A colourful character who would later turn his hand to acting and singing, it was before he played his hand in a match-fixing scandal that would see his beloved club stripped of their 1993 French title win but not – crucially – the only Champions League win to date by a French side. Despite his controversies, Tapie died a revered figure in his homeland.

A football obsessive, he knew all about the man in his office; Trevor Francis, the world’s first million pound footballer.

“How things have changed,” Francis later remembered of the events in a meeting room that after some time began to fill with the Frenchman’s smoke. “I flew over to Paris by myself to have a meeting in an office where I was given the address and it was one to one.

Trevor Francis worked wonders to bring Chris Waddle to Sheffield Wednesday in 1992.

“I conducted the negotiations, I got Chris in for a million and it is the best million that Sheffield Wednesday has ever spent.

“I wouldn’t have thought there was a better player in the history of that club than Chris Waddle.

“That year he should have regained his place in the England team, he didn’t, but he was named footballer of the year and rightly so, he was brilliant.”

The Owls boss had been allowed to make the solo mission by his Wednesday directors with a rye smile.
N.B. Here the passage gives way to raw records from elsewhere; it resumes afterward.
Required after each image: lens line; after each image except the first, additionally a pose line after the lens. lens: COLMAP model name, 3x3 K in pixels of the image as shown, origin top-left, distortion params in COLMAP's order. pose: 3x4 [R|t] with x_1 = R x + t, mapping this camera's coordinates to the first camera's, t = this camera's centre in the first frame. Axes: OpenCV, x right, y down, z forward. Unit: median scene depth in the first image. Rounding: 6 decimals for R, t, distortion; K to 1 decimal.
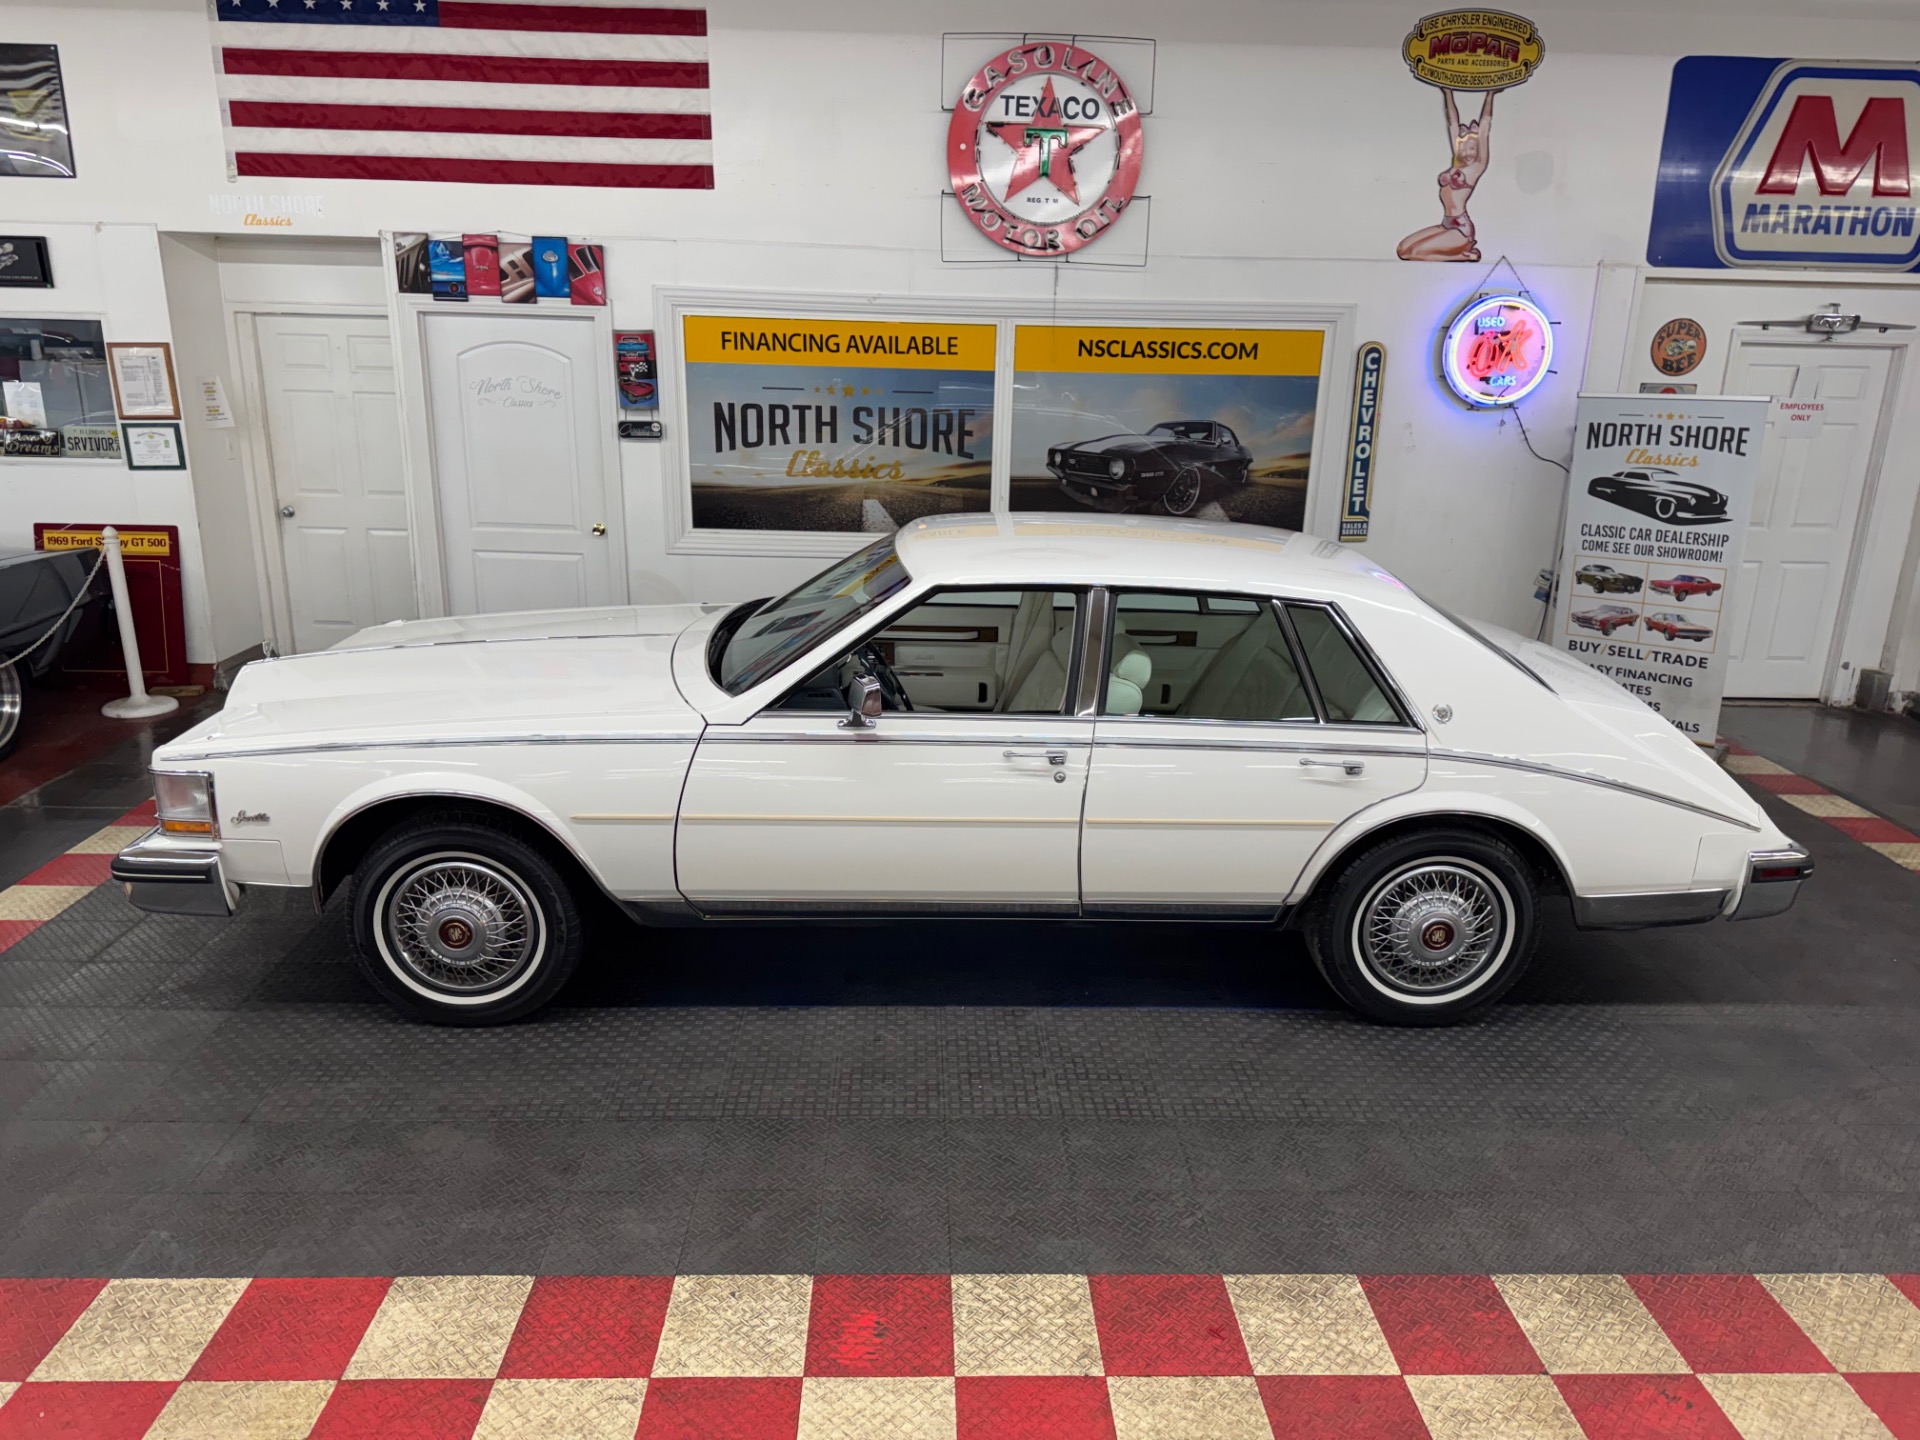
lens RADIAL K [[1326.8, 0, 960.0], [0, 1326.8, 720.0], [0, 0, 1]] dist [0.066556, -0.086554]
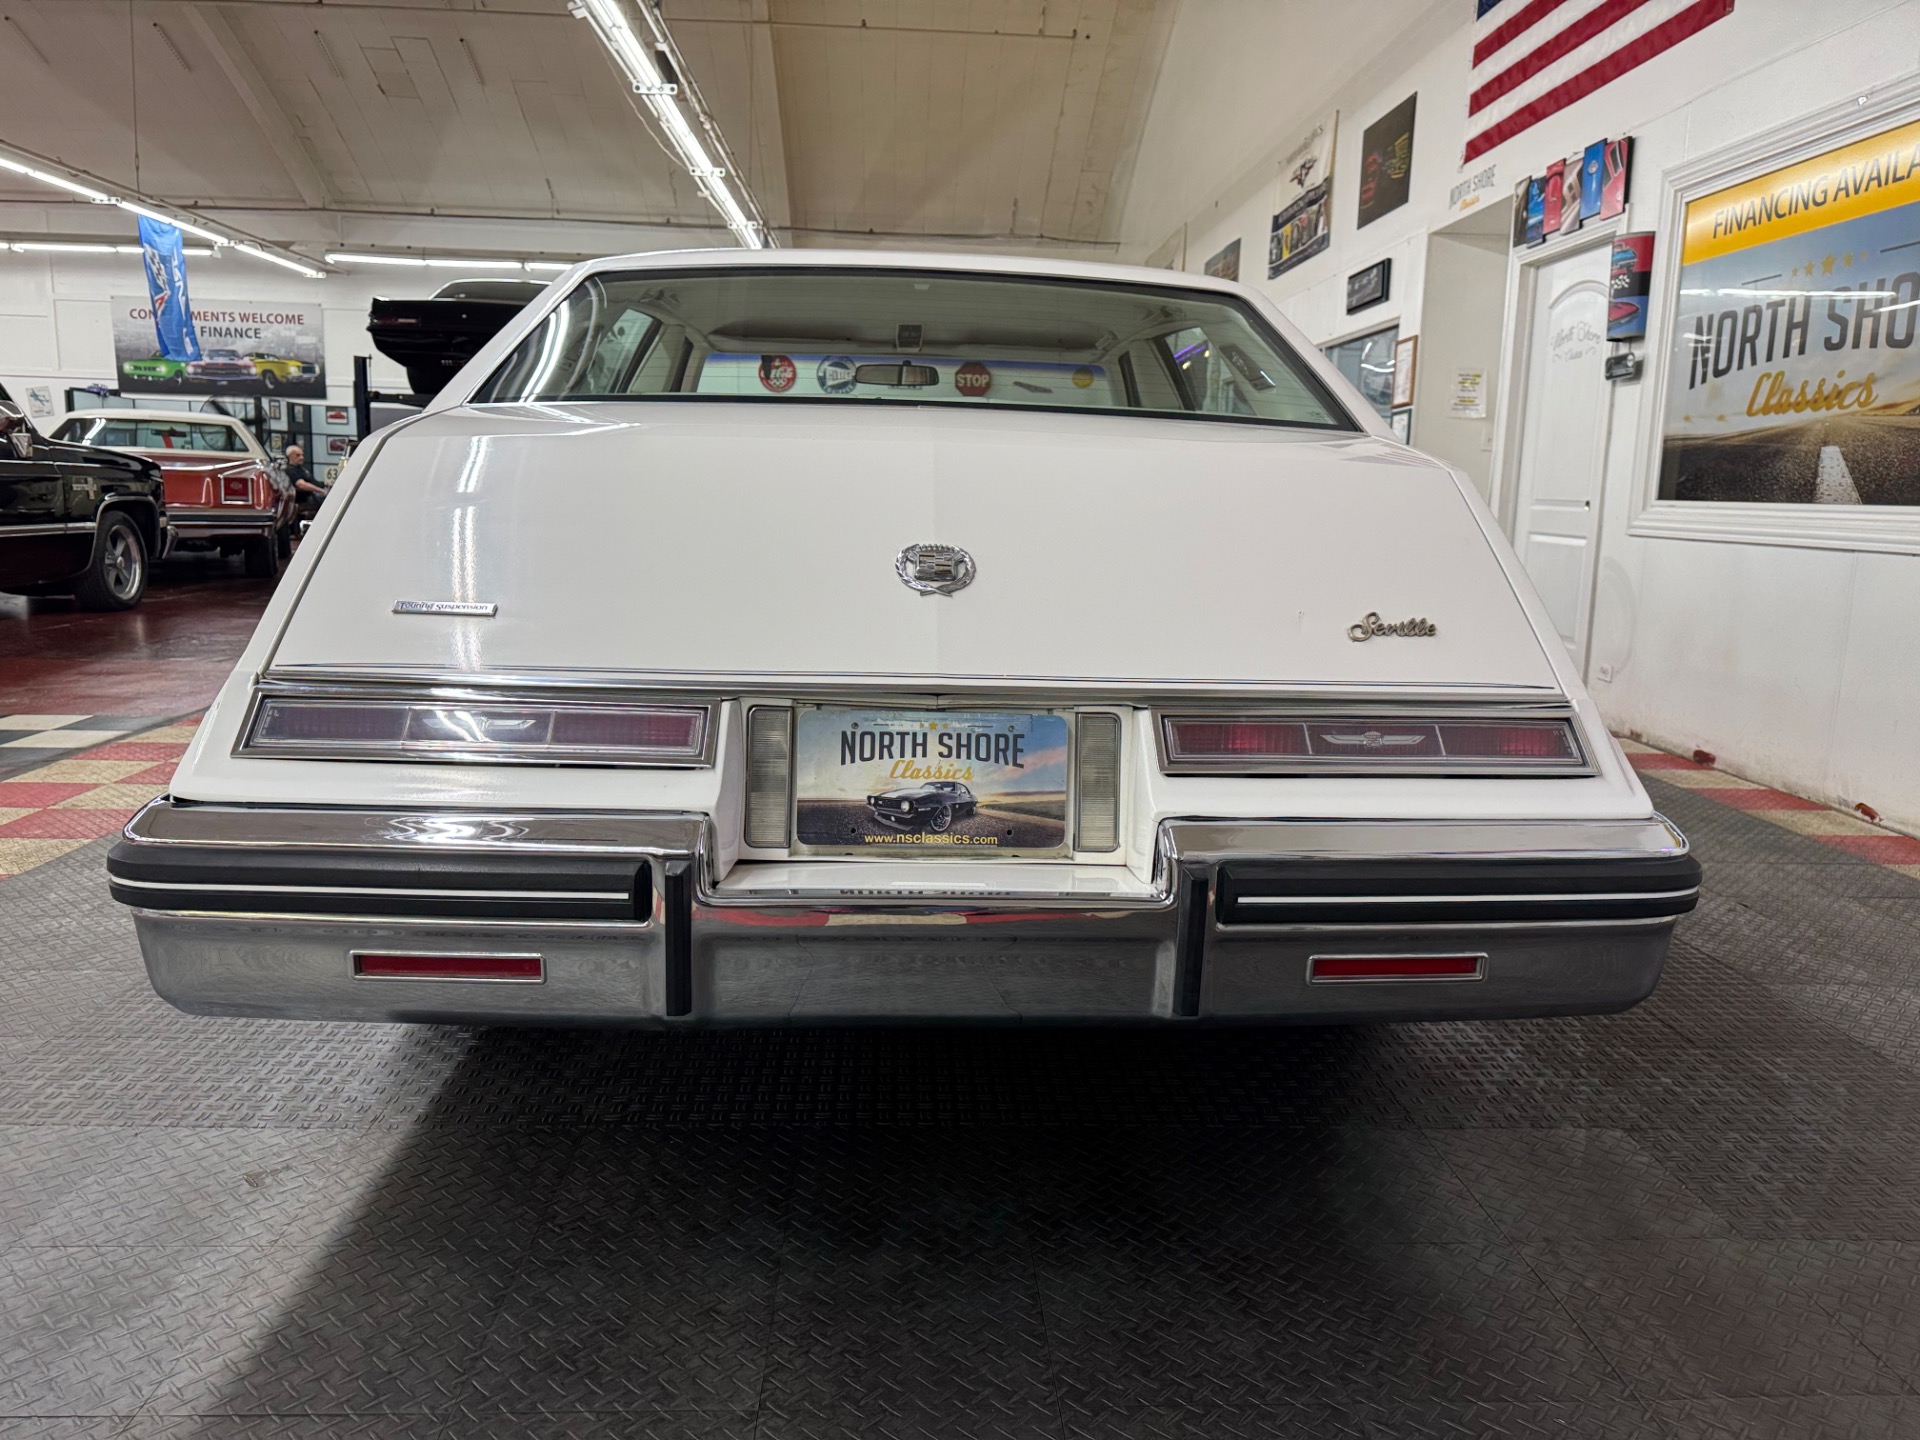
lens RADIAL K [[1360.9, 0, 960.0], [0, 1360.9, 720.0], [0, 0, 1]] dist [0.032449, -0.047707]
pose [[0.027240, 0.145499, -0.988983, 0.564167], [-0.298474, 0.945403, 0.130867, -0.018258], [0.954029, 0.291621, 0.069180, 0.668971]]
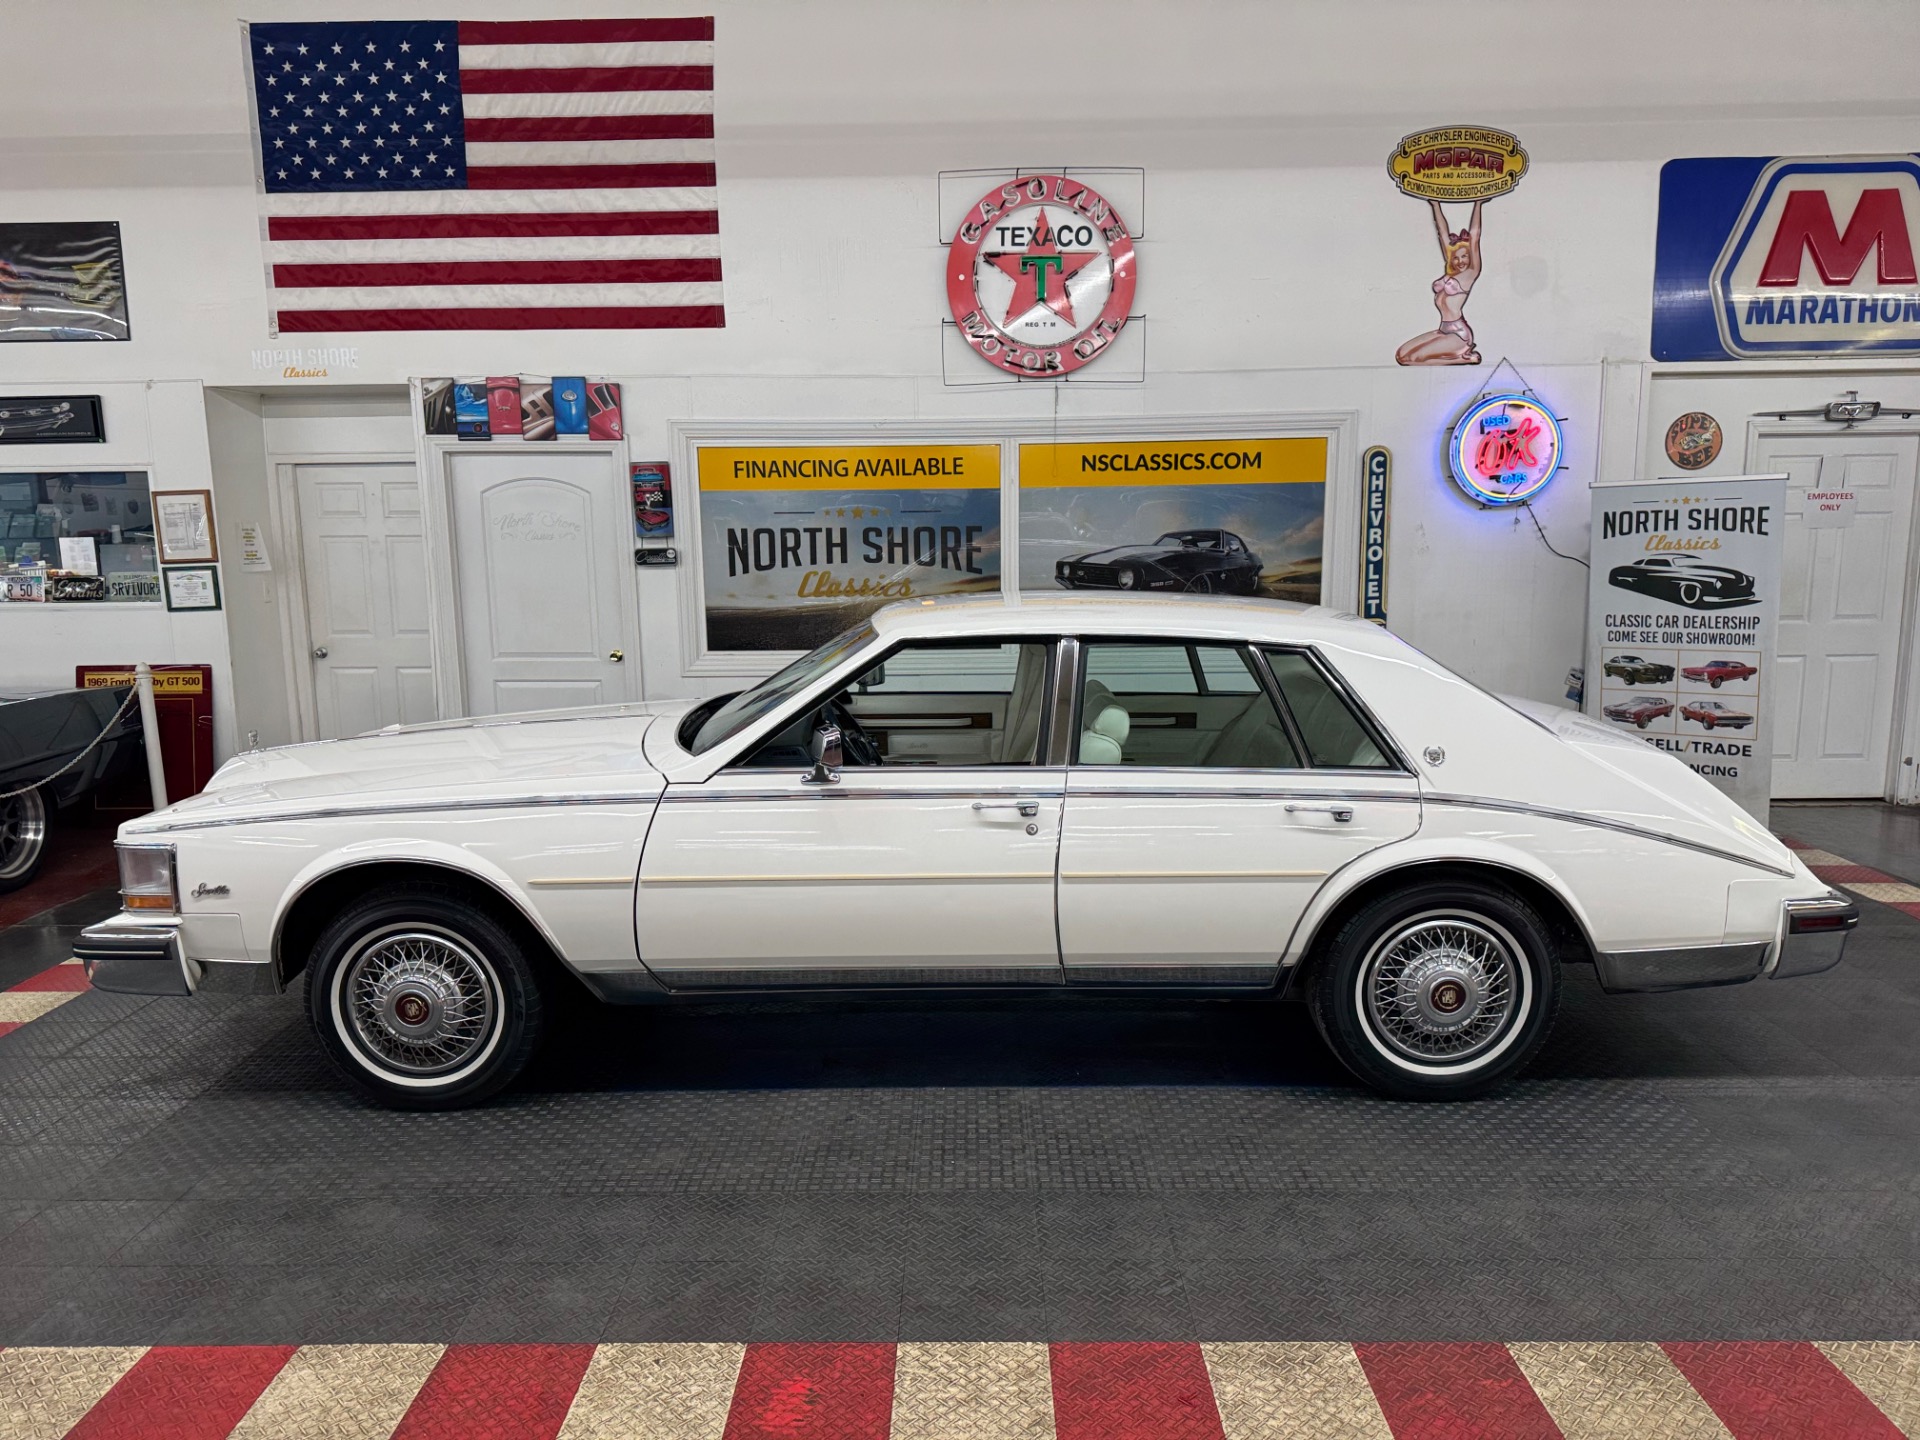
lens RADIAL K [[1322.2, 0, 953.0], [0, 1322.2, 728.0], [0, 0, 1]] dist [0.080535, -0.104121]
pose [[0.998291, -0.027936, -0.051326, 0.038082], [0.021102, 0.991399, -0.129162, 0.051050], [0.054492, 0.127858, 0.990294, 0.020937]]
The ambition of their manager was exciting, but the feeling was that it was an ambition too far – the money required was one thing, convincing Chris Waddle to sign for Sheffield Wednesday was another.

Chris Waddle celebrates after his goal for Marseille beat AC Milan to win the UEFA European Cup quarter final second leg match in March 1991. (Photo by Simon Bruty/Getty Images)

Skipping back through the Paris streets after a successful negotiation with Tapie – £1m was no small figure in 1992, particularly for a 31-year-old who had been exiled from Graham Taylor’s ‘safety first’ England team a year earlier – Francis dialled the news through to the suits back home.

They almost choked on their biscuits, regaining composure only to hear Waddle’s salary of £200,000 and cough up crumbs once again. But after initial resistance the cash was found and it proved to be money well spent, Waddle’s famous drop of the shoulder injecting new life into a side that went on to come so painfully close to winning major silverware.

“I don’t think they thought I could get it over the line,” Francis said.

“He was outstanding and that season he was voted the Sports Writers’ Player of the Year, and he really should have made a return to the England team. He was a very important player, and the type of player that Wednesday fans must dream about now.”

If those Wednesday fans were to be polled as those Marseille supporters were on the greatest player in their club’s rich history, you can bet there would be no name ahead of Waddle this time.

On news of Tapie’s death, Chris Waddle was one of the first to send a message of condolence on social media; ‘RIP Bernard Tapie, what a man. Legend xx’. The businessman’s coffin was given a ceremonial last outing at Marseille along with that Champions League trophy. Thousands of supporters turned up to sing his name.

Some 1,500 kilometres from his spiritual home, Bernard Tapie played a small but vital part in the modern history of a different club in blue and white.

Were the Frenchman to have conducted business a little differently back in 1992, Waddle’s legend in Sheffield may never have been born.